Tesla’s Grünheide factory will remain the only automotive factory in Germany without a collective bargaining agreement. By Stewart Burnett

IG Metall has suffered a major setback in the works council elections at Tesla’s Grünheide plant, securing just 13 of 37 seats—down from 16 of 39 in 2024. Amid a backdrop of deeply contentious relations between the union and plant management, the former’s share fell from 39.4% to 31.1%, while the management-aligned Giga United list won out with 40.4% of the vote. 
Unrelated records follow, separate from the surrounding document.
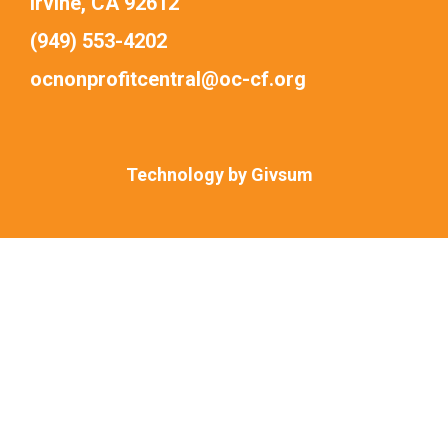
Irvine, CA 92612
(949) 553-4202
ocnonprofitcentral@oc-cf.org
Technology by
Givsum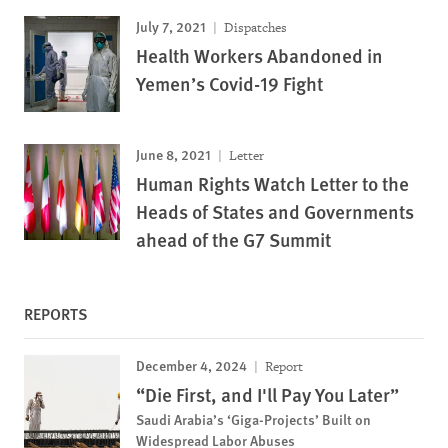
July 7, 2021
Dispatches
Health Workers Abandoned in
Yemen’s Covid-19 Fight
June 8, 2021
Letter
Human Rights Watch Letter to the
Heads of States and Governments
ahead of the G7 Summit
REPORTS
December 4, 2024
Report
“Die First, and I'll Pay You Later”
Saudi Arabia’s ‘Giga-Projects’ Built on
Widespread Labor Abuses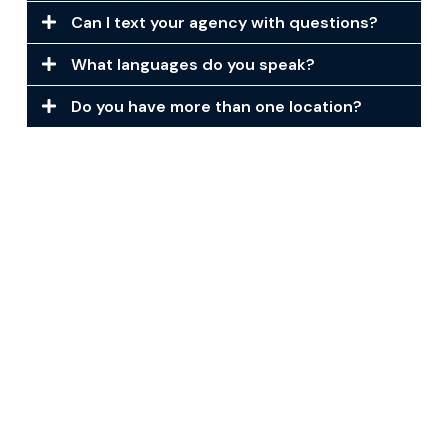
Can I text your agency with questions?
What languages do you speak?
Do you have more than one location?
The result leaves Grünheide as the only automotive factory in Germany without a collective bargaining agreement, a distinction that Tesla has maintained and aggressively sought to preserve since the plant first opened in 2022. IG Metall needed a majority to pursue its core demands, including the 35-hour working week that is standard at every other German car plant. Lead candidate Laura Arndt said in a statement that the union would “continue to do our utmost in the new works council to bring about change”. [Translation according to Reuters]

Tensions between the union and management bordered on outlandish in the weeks leading up to the vote. In February, the automaker called police to a works council meeting and accused an IG Metall representative of illegally recording the session on his laptop. Police seized the device as part of their investigation. IG Metall dismissed the allegation as “a brazen and calculated lie”, and filed a defamation complaint against plant director André Thierig. The union also secured a court injunction barring him from repeating the claim. A criminal investigation into the recording allegation remains open.

Tesla’s pre-election tactics extended far beyond police involvement. The automaker held an anti-union concert for employees, distributed buttons reading “Giga JA—Gewerkschaft NEIN”, and introduced a 4% pay increase timed to circumvent the works council process. However, the most significant intervention came from Musk himself, who sent a pre-recorded video to all 10,700 workers effectively threatening that the expansion plans he had formerly hinted towards—including potential Cybercab and Semi production—would be scrapped if IG Metall gained influence. “We will not close the factory, but realistically we will also not expand,” Musk said.

It should, of course, be noted that Musk’s threats are situated against a backdrop of 1,700 job losses in the past year and a plant reportedly running at around 40% of its intended capacity. Workers arguably had concrete reasons to take his warnings seriously, making the message more potent than it might have otherwise been were the plant operating at full strength—or the automaker selling even remotely close to its 2023 European volumes.

According to IG Metall, its broader complaints against Tesla management are extensively documented. The union maintains that, for years, the automaker has unfairly scrutinised sick notes, demanded that employees disclose diagnoses, and conducted unannounced home visits to absent workers. In some cases, it alleged, Tesla withheld wages on claims of overpayment—with the resulting ‘debt’ then used to pressure workers into signing termination agreements. The union said its members at Grünheide require legal protection approximately 21 times more often than the IG Metall average across Germany.

Tesla’s reputation in Europe is already skating on thin ice. A recent study by Reputation and Trust Analytics, which tracks a variety of metrics including work environments, found that the automaker came in dead last behind Deutsche Bahn, Temu, Shein, Meta, and even Nestlé. European sales fell 28% in 2025, with German registrations down 48% over the year and further steep declines recorded in January 2026. 

It is hard to imagine that IG Metall losing ground will do much to quell discontent. A plant running well below capacity, a workforce that has already shrunk by 14%, and a management posture that the union describes as one of “unprecedented aggression”—cumulatively these define conditions unlikely to produce stable labour relations, regardless of the council’s composition.